Even today Walt Disney’s animation mills regularly turn to traditional fairy tales and
familiar folk favourites for inspiration. But Disney’s fourth animated feature, Dumbo, like the
immediately subsequent Bambi, was derived from a relatively low-profile book, which
apparently freed the animators from more standard issue prince-rescues-princess
romanticism.
Dumbo is still awash in sentimentality, but the anthropomorphised leads- Dumbo, the
outcast baby circus elephant whose giant ears and clumsiness make him the object of ridicule,
and Timothy, his worldly rodent companion lend themselves to some joy full chaotic action as
well as some creatively rendered circus sequences. Yet two scenes during Dumbo’s quest for
self-worth stick out above all the rest: the protopsychedelic pink elephant hallucination and
the tender, wrenching meeting between Dumbo and his wrongfully “jailed” mother.
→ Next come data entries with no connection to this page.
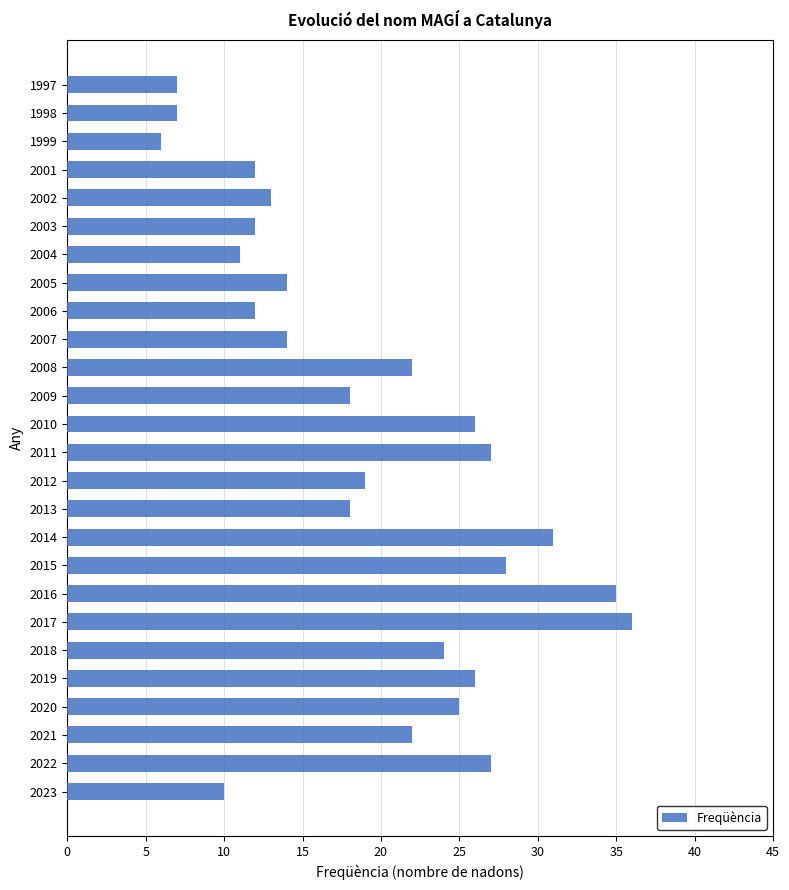

Which label corresponds to the smallest value in the chart?

1999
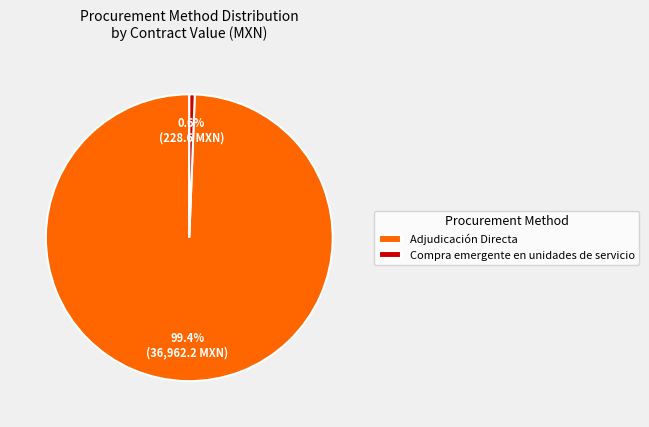

Which slice is the largest?

Adjudicación Directa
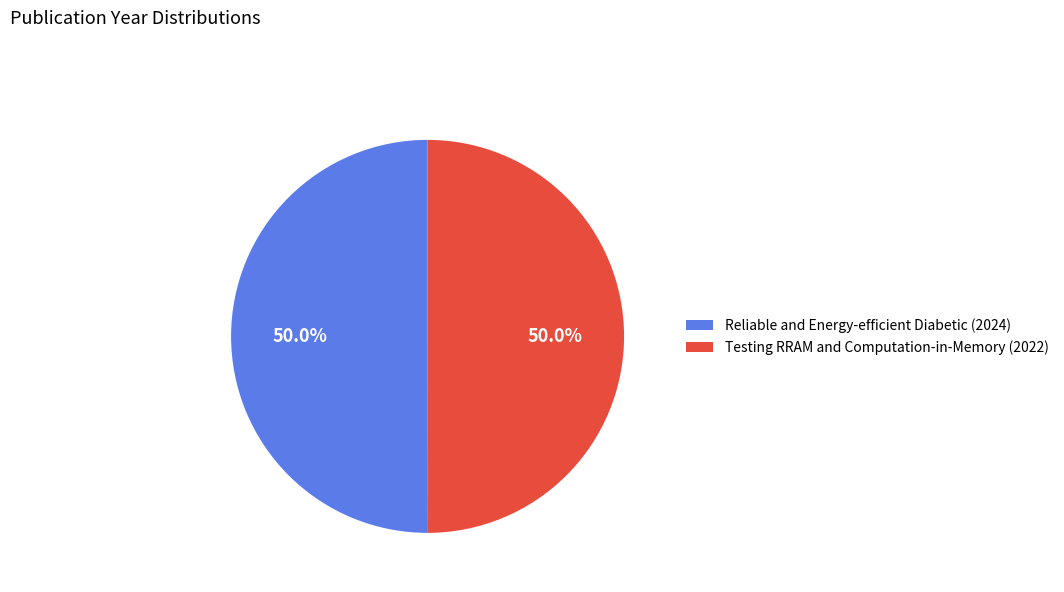

What percentage do Reliable and Energy-efficient Diabetic (2024) and Testing RRAM and Computation-in-Memory (2022) together represent?

100.0%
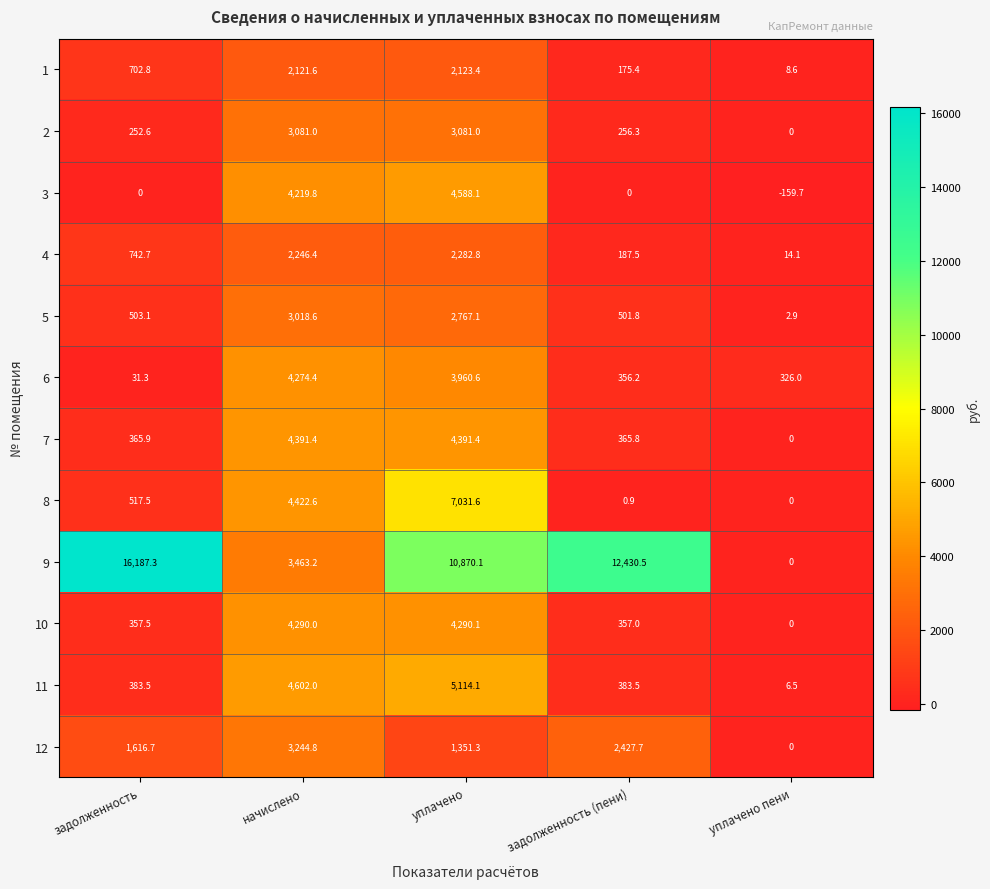

At how many categories does at least one series exceed 13818?

1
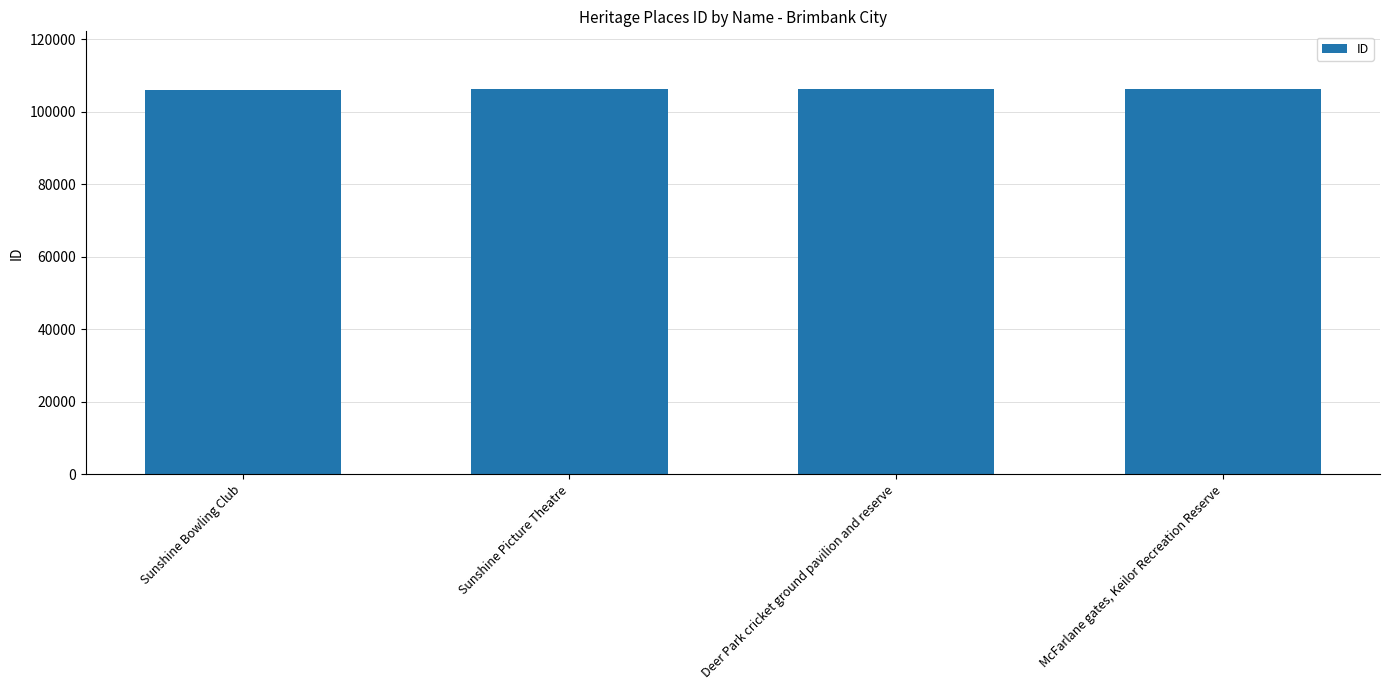

What is the label of the 2nd bar from the right?

Deer Park cricket ground pavilion and reserve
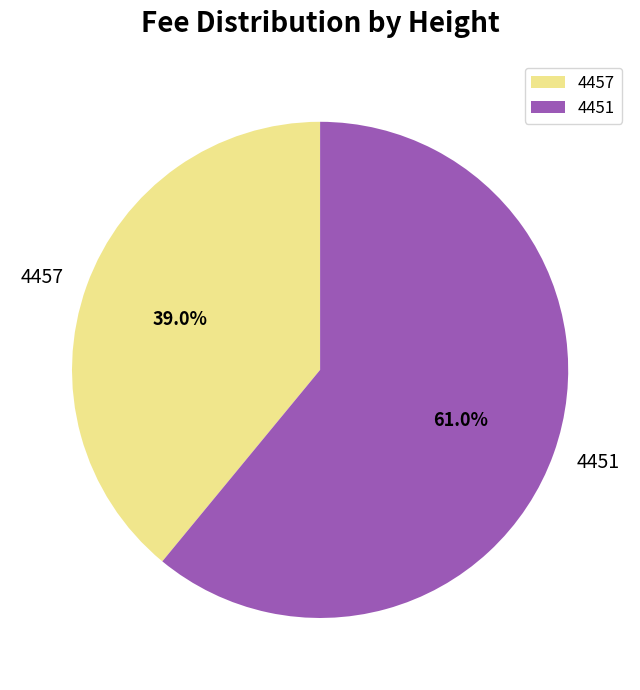

The 4451 slice represents 67% of the pie. True or false?

False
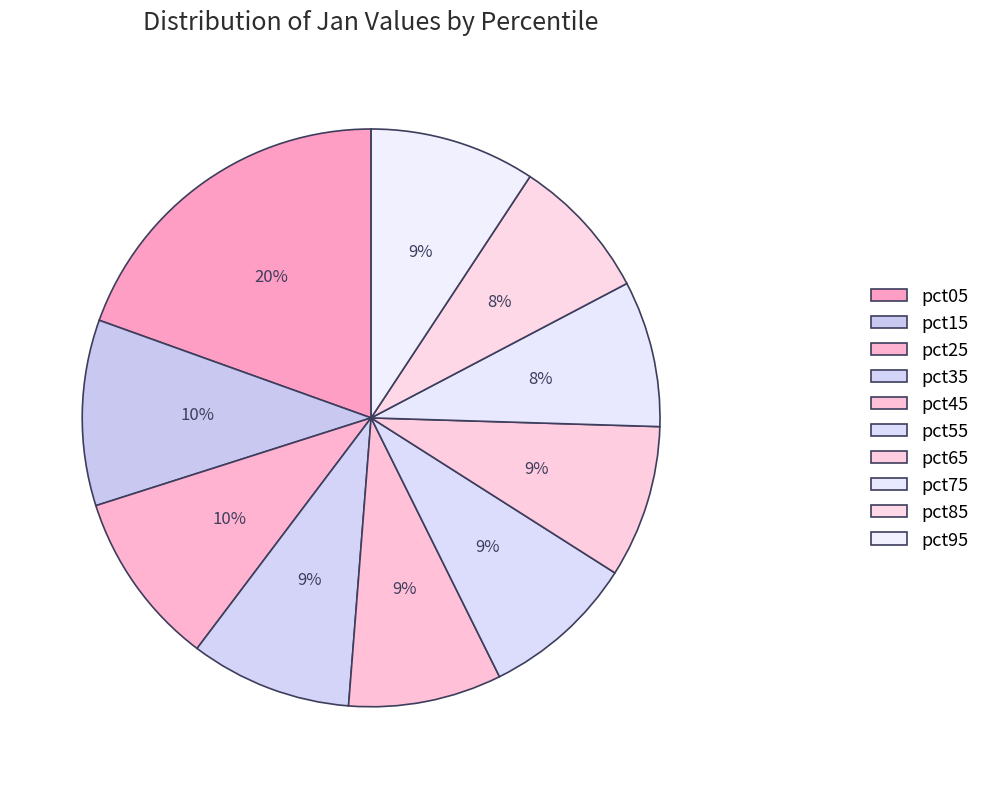

How many slices are in this pie chart?

10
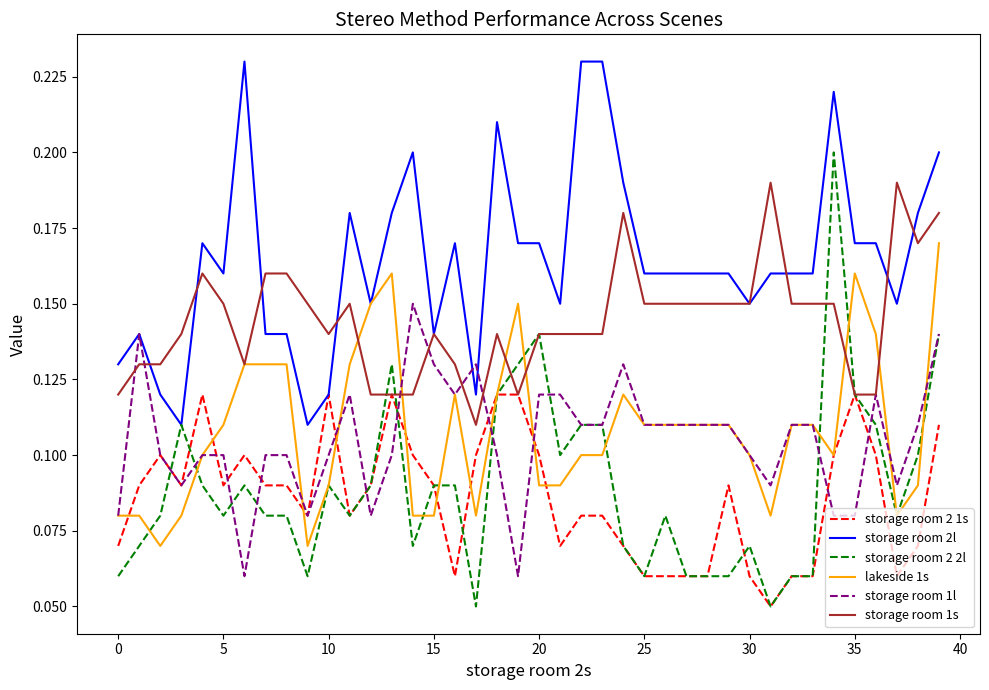

Which series has the largest range (max minus min)?

storage room 2 2l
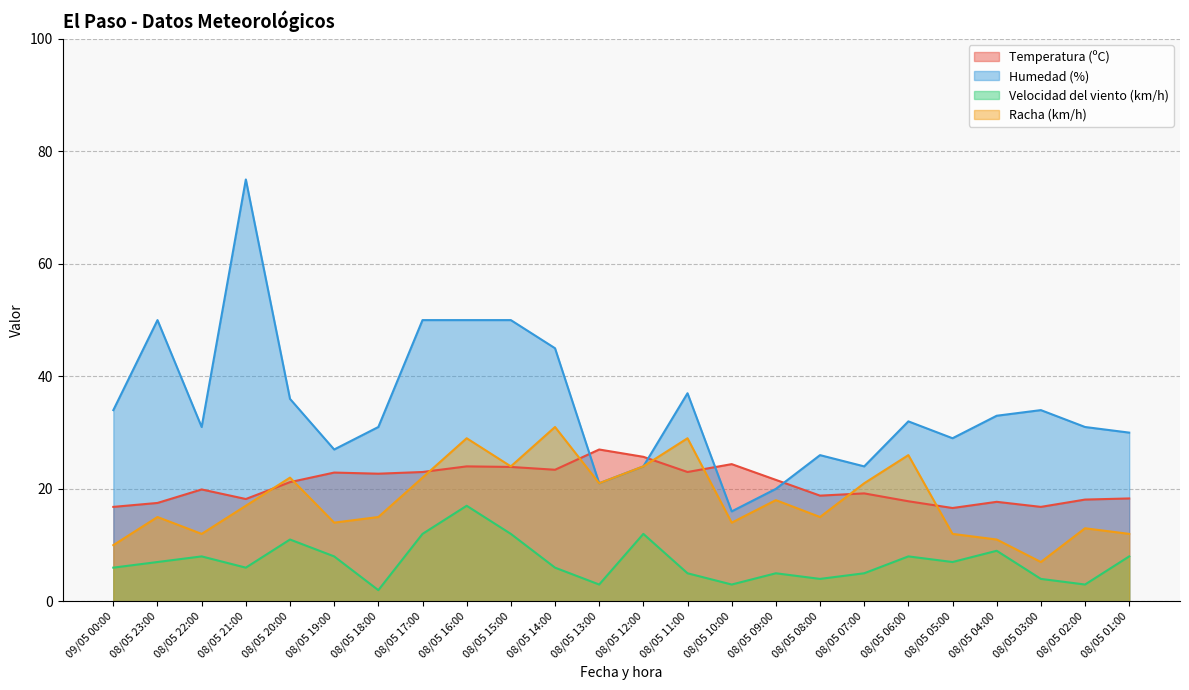

How many interior local peaks does the Temperatura (ºC) series have?

7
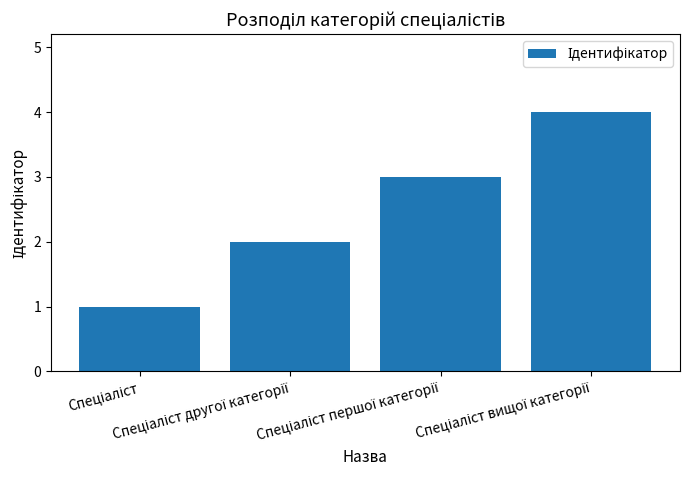

What is the sum of all values?

10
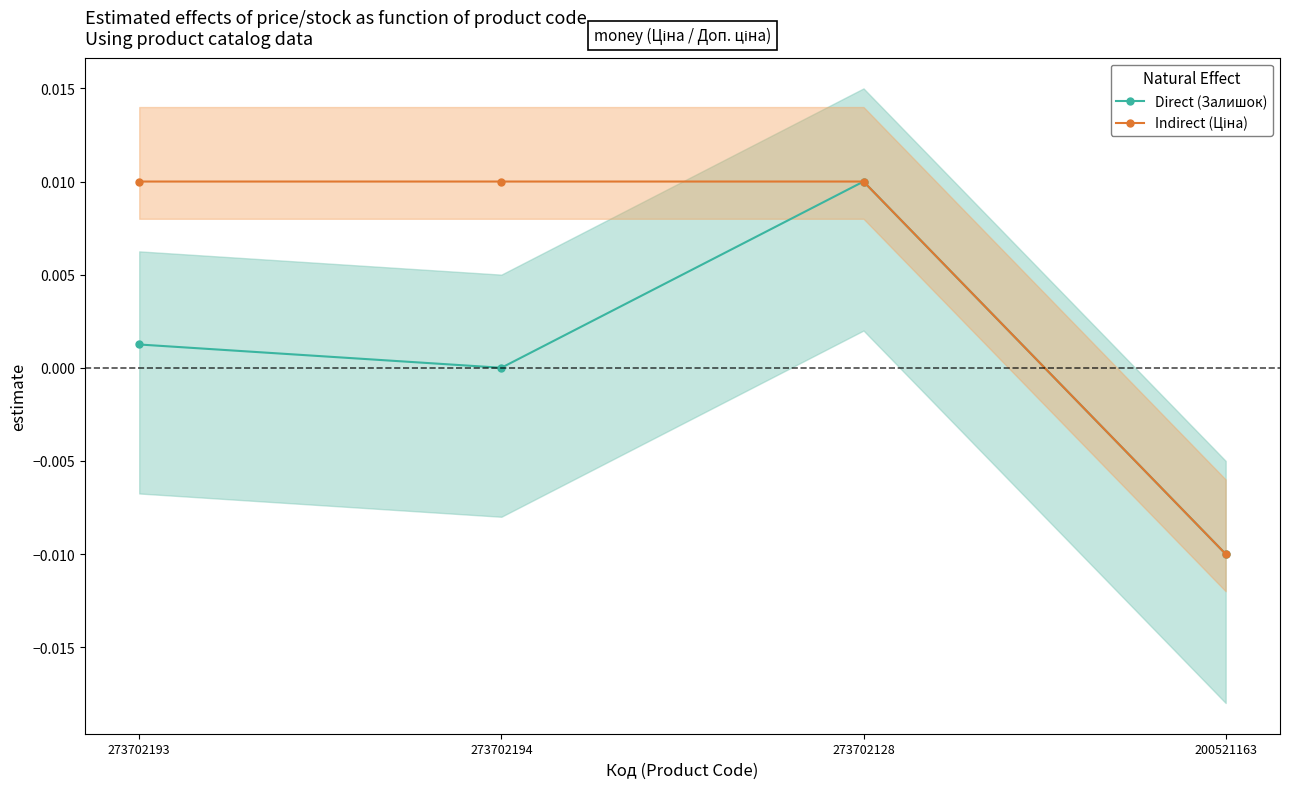

The Direct (Залишок) series shows 0.0 at 273702194. True or false?

True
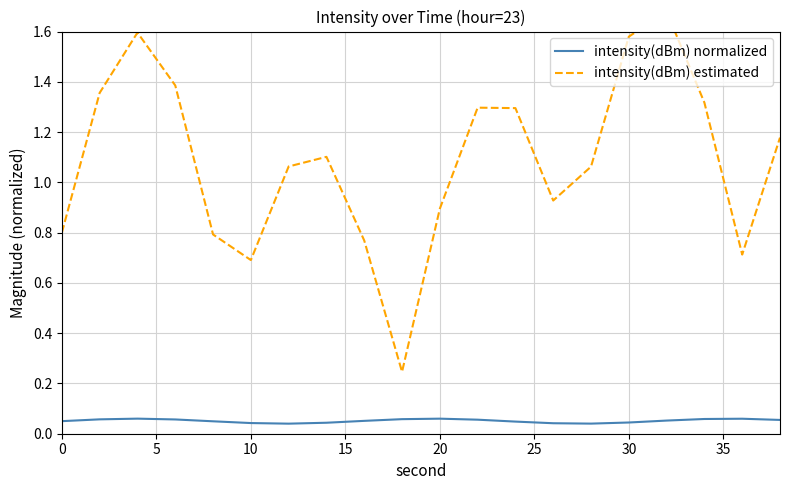

The intensity(dBm) normalized series shows 0.0 at 0. True or false?

False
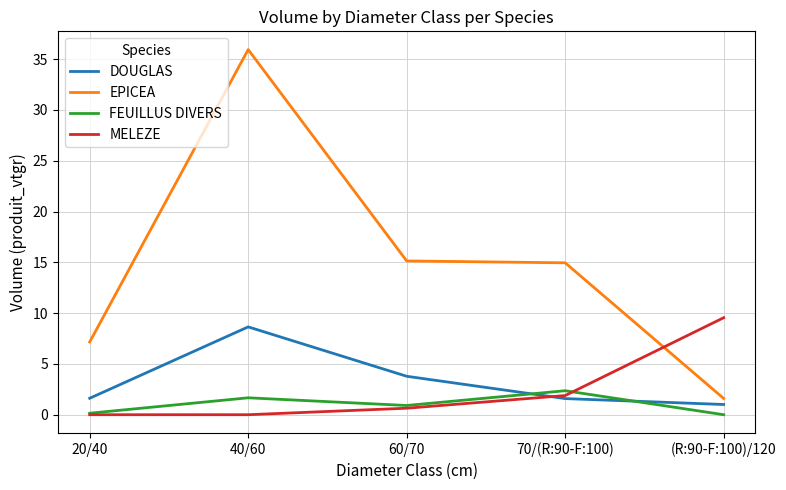

What is the difference between the maximum and second lowest values in the FEUILLUS DIVERS series?

2.2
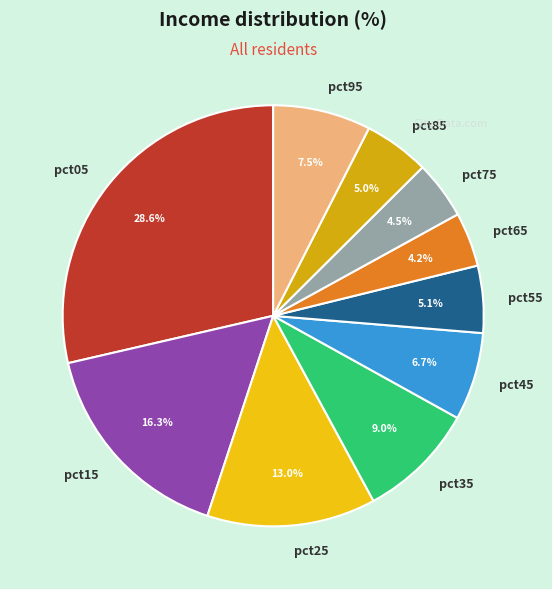

Is the sum of pct65 and pct15 greater than half?

No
Animation has rarely been as inventive, moving and alive as in these two segments, which are
paired with equally memorable songs. Dumbo’s eventual triumph over adversity, as well as his
reunion with his mother, may be telegraphed from the start, but the film’s emotional arc is so
carefully constructed that the jump-through-the-hoops challenges faced by the pit-upon
elephant only enhance the heart-warming conclusion.